Padahal, kata Yeni, kuota yang disediakan cukup besar, yakni 20 persen (68 kursi).
“KETM, Kuota 68, yang daftar hanya 16 orang, dan ABK hanya 2 orang,” ujar Yeni.
Sehingga, 50 kursi yang kosong akan dipindahkan ke jalur zonasi murni.
Dari kuota awal yang disediakan untuk jalur zonasi sebanyak 186 kursi, menjadi 236 kursi.
Begitupun pada jalur perpindahan, dari kuota yang tersedia sehanyak 33 siswa, yang diterima 17 siswa.
Sedangkan pendaftar jalur prestasi UN sebanyak 44 pendaftar dan jalur prestasi non UN sebanyak 44 siswa.
Karena kuota jalur prestasi hanya lima persen, sehingga total siswa yang diterima jalur prestasi UN sebanyak 9 siswa dan jalur prestasi non UN sebanyak 9 siswa.
Putri Ridwan Kamil, Camillia Laetitia Azzahra atau akrab dipanggil Zahra mengikuti mendaftar ke SMAN 3 Bandung dalam PPDB 2019.
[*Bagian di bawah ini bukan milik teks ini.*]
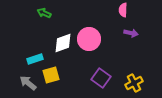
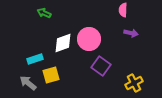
purple square: moved 12 px up
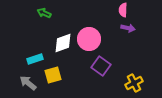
purple arrow: moved 3 px left, 5 px up
yellow square: moved 2 px right
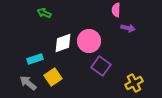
pink semicircle: moved 7 px left
pink circle: moved 2 px down
yellow square: moved 2 px down; rotated 18 degrees counterclockwise
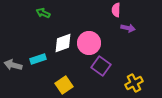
green arrow: moved 1 px left
pink circle: moved 2 px down
cyan rectangle: moved 3 px right
yellow square: moved 11 px right, 8 px down
gray arrow: moved 15 px left, 18 px up; rotated 24 degrees counterclockwise
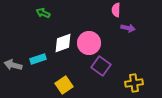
yellow cross: rotated 18 degrees clockwise
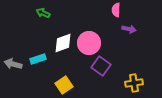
purple arrow: moved 1 px right, 1 px down
gray arrow: moved 1 px up
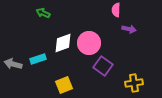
purple square: moved 2 px right
yellow square: rotated 12 degrees clockwise
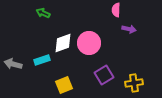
cyan rectangle: moved 4 px right, 1 px down
purple square: moved 1 px right, 9 px down; rotated 24 degrees clockwise
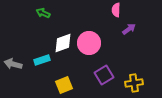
purple arrow: rotated 48 degrees counterclockwise
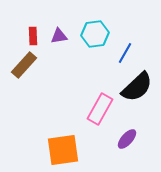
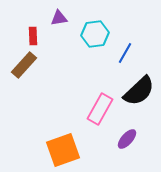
purple triangle: moved 18 px up
black semicircle: moved 2 px right, 4 px down
orange square: rotated 12 degrees counterclockwise
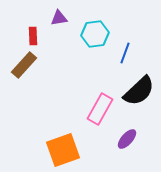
blue line: rotated 10 degrees counterclockwise
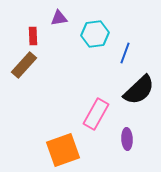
black semicircle: moved 1 px up
pink rectangle: moved 4 px left, 5 px down
purple ellipse: rotated 45 degrees counterclockwise
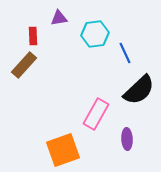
blue line: rotated 45 degrees counterclockwise
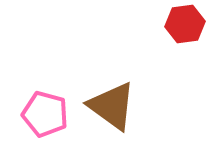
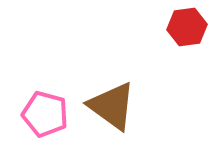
red hexagon: moved 2 px right, 3 px down
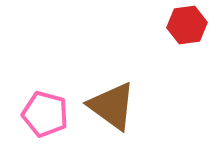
red hexagon: moved 2 px up
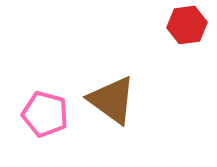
brown triangle: moved 6 px up
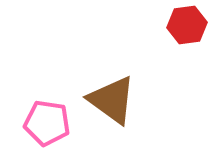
pink pentagon: moved 2 px right, 9 px down; rotated 6 degrees counterclockwise
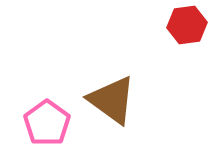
pink pentagon: rotated 27 degrees clockwise
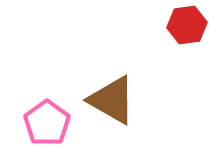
brown triangle: rotated 6 degrees counterclockwise
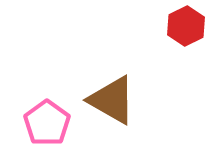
red hexagon: moved 1 px left, 1 px down; rotated 18 degrees counterclockwise
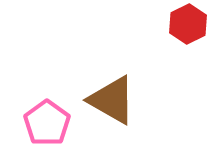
red hexagon: moved 2 px right, 2 px up
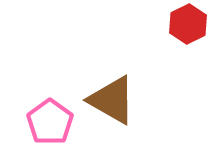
pink pentagon: moved 3 px right, 1 px up
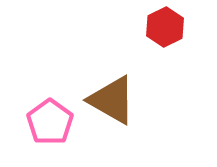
red hexagon: moved 23 px left, 3 px down
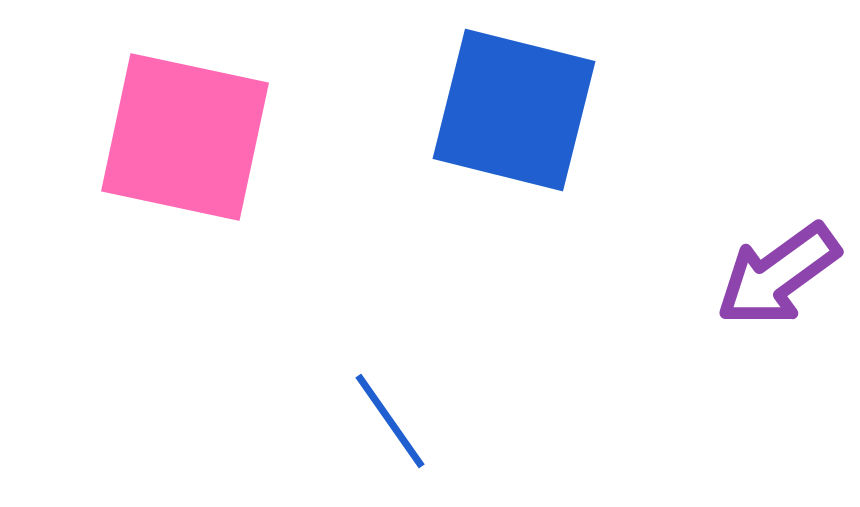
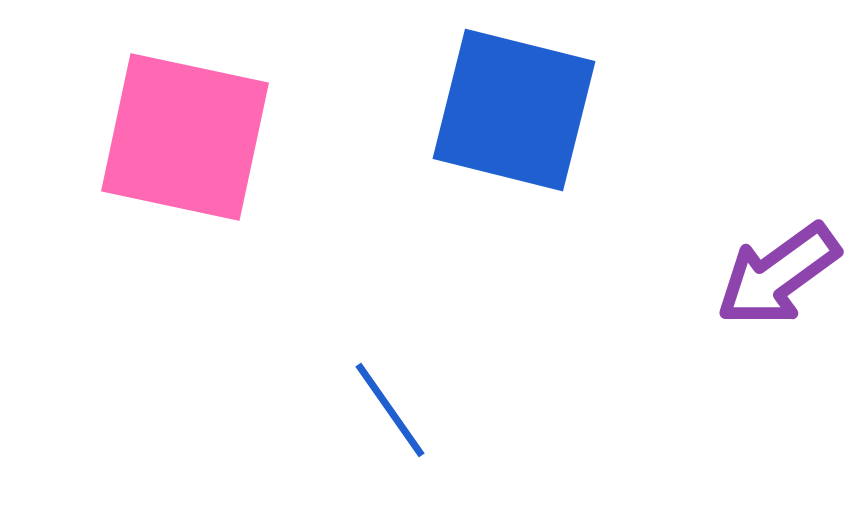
blue line: moved 11 px up
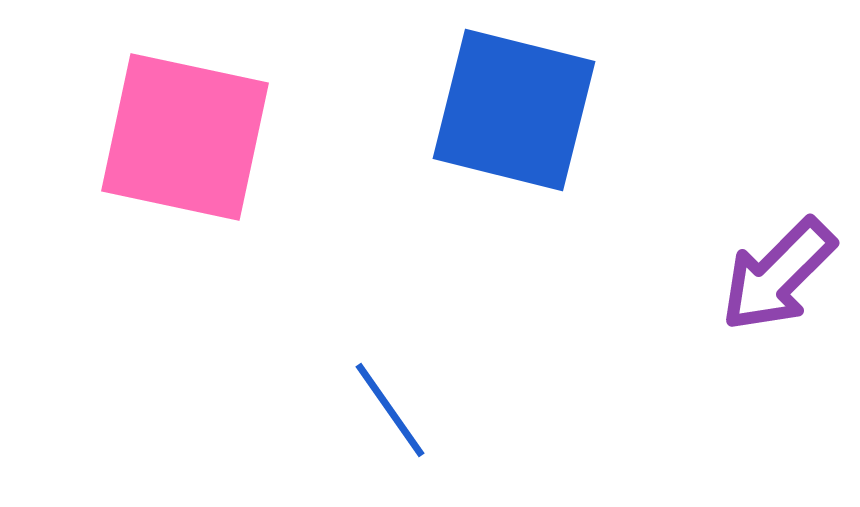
purple arrow: rotated 9 degrees counterclockwise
Zahra yang waktu mendaftar diantar ibunya, Atalia Kamil, menjadi sorotan lantaran mendaftar menggunakan jalur perpindahan. Beberapa kritik, saran hingga muncul surat kaleng, tak lantas membuat Zahra mundur dari pendaftaran. Hingga pengumuman PPDB tiba, Zahra akhirnya diterima di SMAN 3 Bandung.
Hal itu disampaikan Kepala Sekolah SMAN 3 Bandung, Yeni Gantini, saat ditemui di kantornya, Sabtu (29/6/2019).
“Anaknya kang emil, sudah dinyatakan diterima,” ujar Kepala Sekolah SMAN 3 Bandung, Yeni Gantini, kepada Tribun Jabar.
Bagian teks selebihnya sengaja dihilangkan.